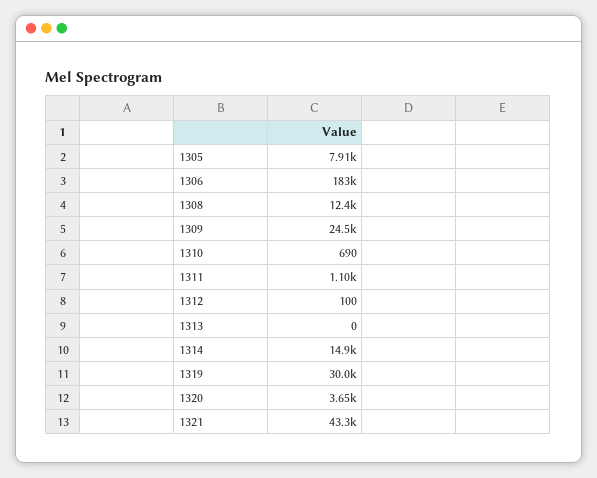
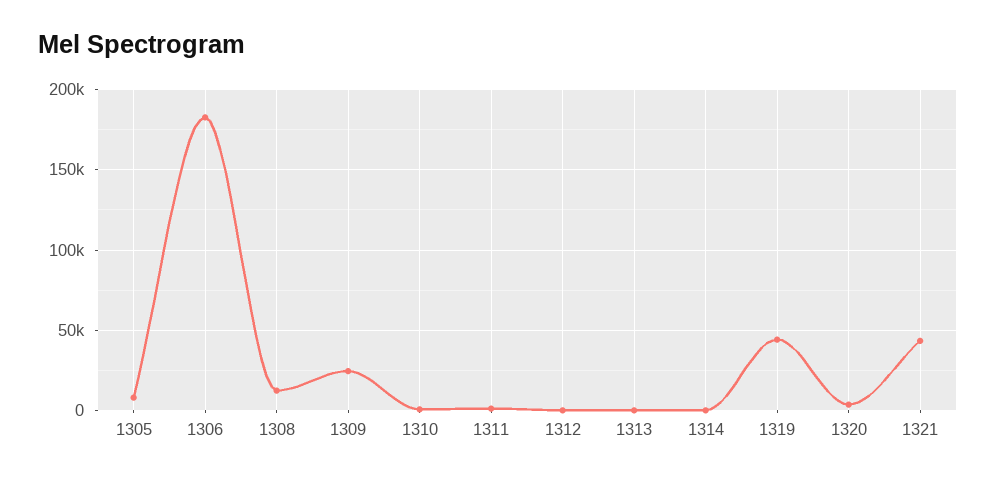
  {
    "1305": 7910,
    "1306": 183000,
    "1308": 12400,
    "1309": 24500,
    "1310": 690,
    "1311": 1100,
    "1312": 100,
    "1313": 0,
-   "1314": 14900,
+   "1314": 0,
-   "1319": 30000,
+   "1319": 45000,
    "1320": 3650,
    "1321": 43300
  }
——————————
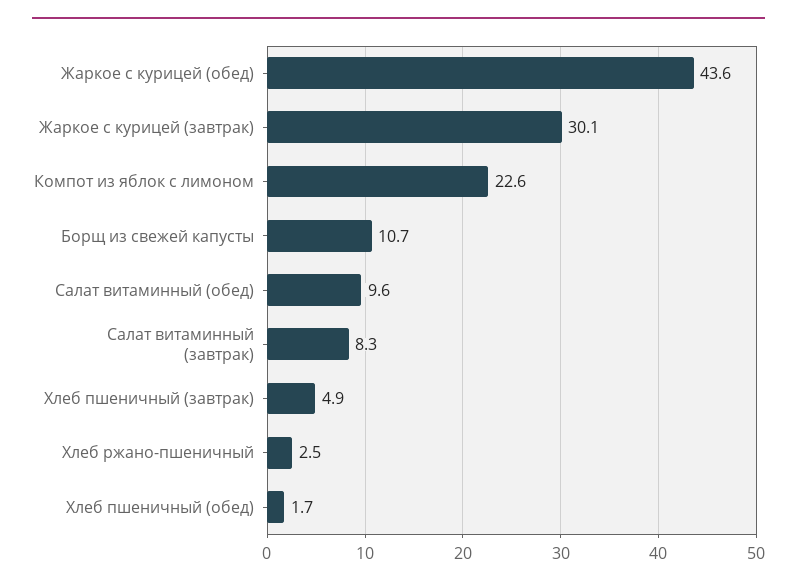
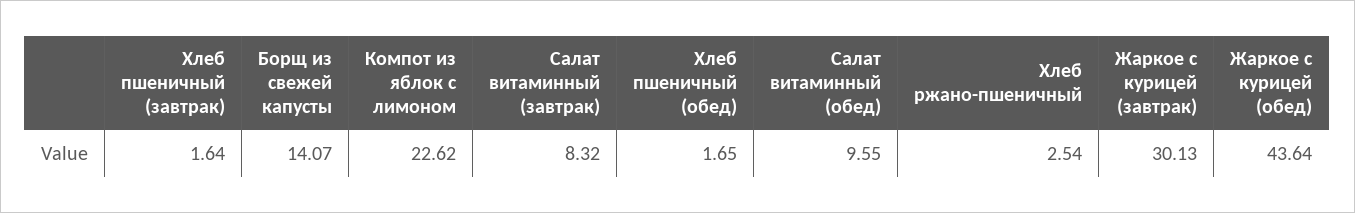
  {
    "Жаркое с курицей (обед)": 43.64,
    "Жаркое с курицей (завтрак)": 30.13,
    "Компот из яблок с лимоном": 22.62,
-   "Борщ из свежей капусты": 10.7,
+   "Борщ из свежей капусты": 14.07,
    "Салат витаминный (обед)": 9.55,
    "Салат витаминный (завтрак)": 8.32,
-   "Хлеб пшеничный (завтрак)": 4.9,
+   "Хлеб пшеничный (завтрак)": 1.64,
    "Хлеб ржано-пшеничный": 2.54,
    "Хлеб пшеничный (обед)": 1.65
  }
——————————
# EXERCISE REQUIREMENTS:
Whenever a line in the listing above includes the word "Хлеб", return that line.

# REPLY TO THE EXERCISE:
-   "Хлеб пшеничный (завтрак)": 4.9,
+   "Хлеб пшеничный (завтрак)": 1.64,
    "Хлеб ржано-пшеничный": 2.54,
    "Хлеб пшеничный (обед)": 1.65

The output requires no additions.